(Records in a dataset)
--------------------------------------------------

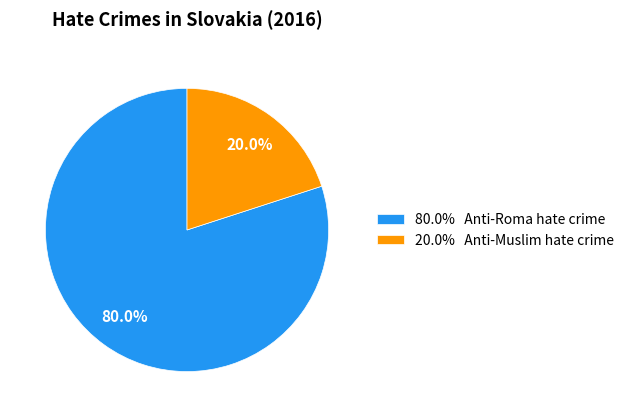

Combined, what portion of the pie is 80.0% Anti-Roma hate crime and 20.0% Anti-Muslim hate crime?

100.0%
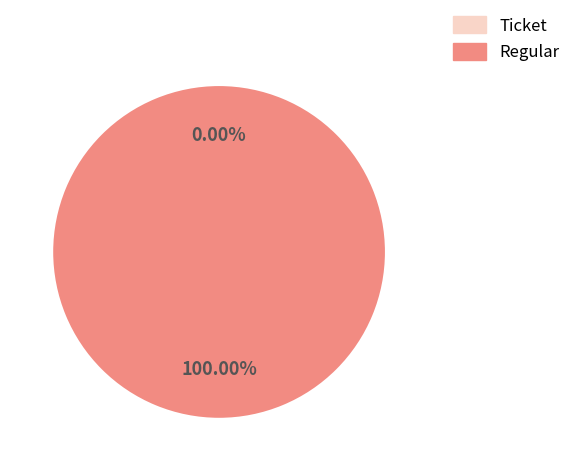

How many slices are in this pie chart?

2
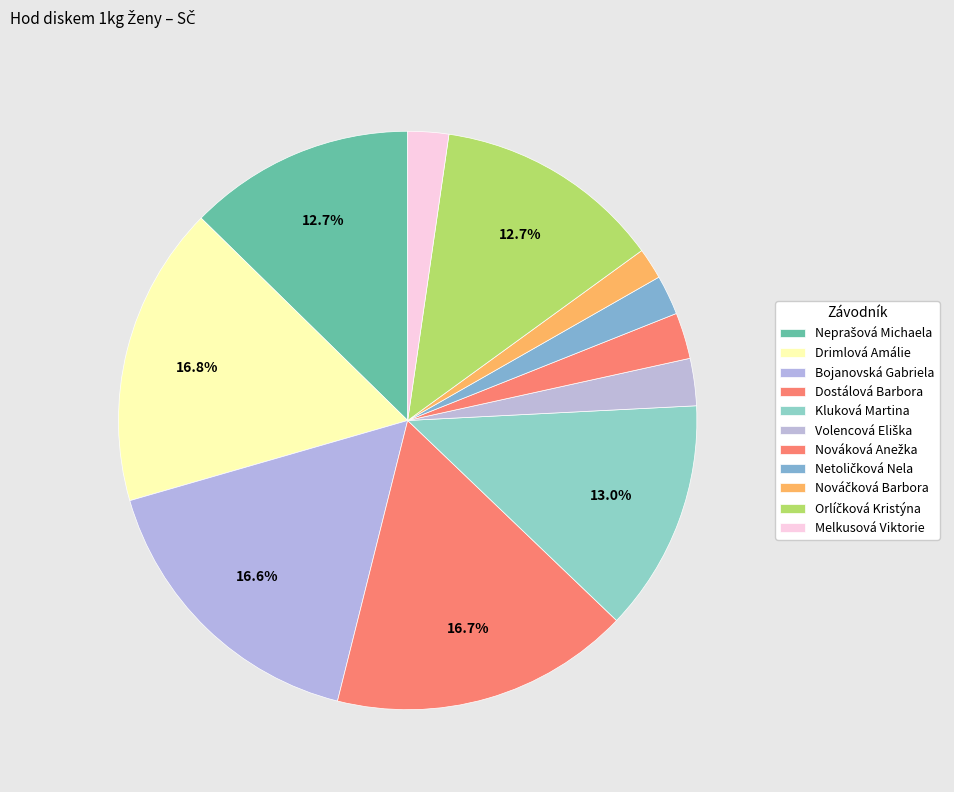

Which category has the biggest portion of the pie?

Drimlová Amálie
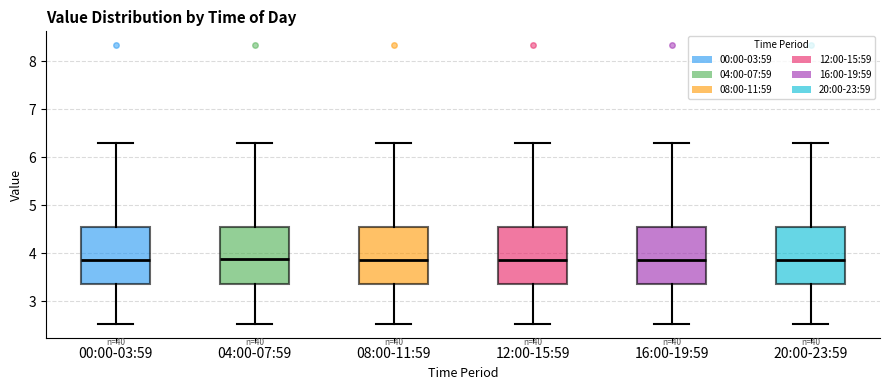

Where does the upper whisker of the box for 04:00-07:59 end on the y-axis? The values are not printed on the chart, so give them approximately, as read against the axis.

6.3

--------------------------------------------------

* **Assignment**: Reproduce every record above word for word, leaving out the pictures.

* **Solution**:
Combined, what portion of the pie is 80.0% Anti-Roma hate crime and 20.0% Anti-Muslim hate crime?

100.0%

How many slices are in this pie chart?

2

Which category has the biggest portion of the pie?

Drimlová Amálie

Where does the upper whisker of the box for 04:00-07:59 end on the y-axis? The values are not printed on the chart, so give them approximately, as read against the axis.

6.3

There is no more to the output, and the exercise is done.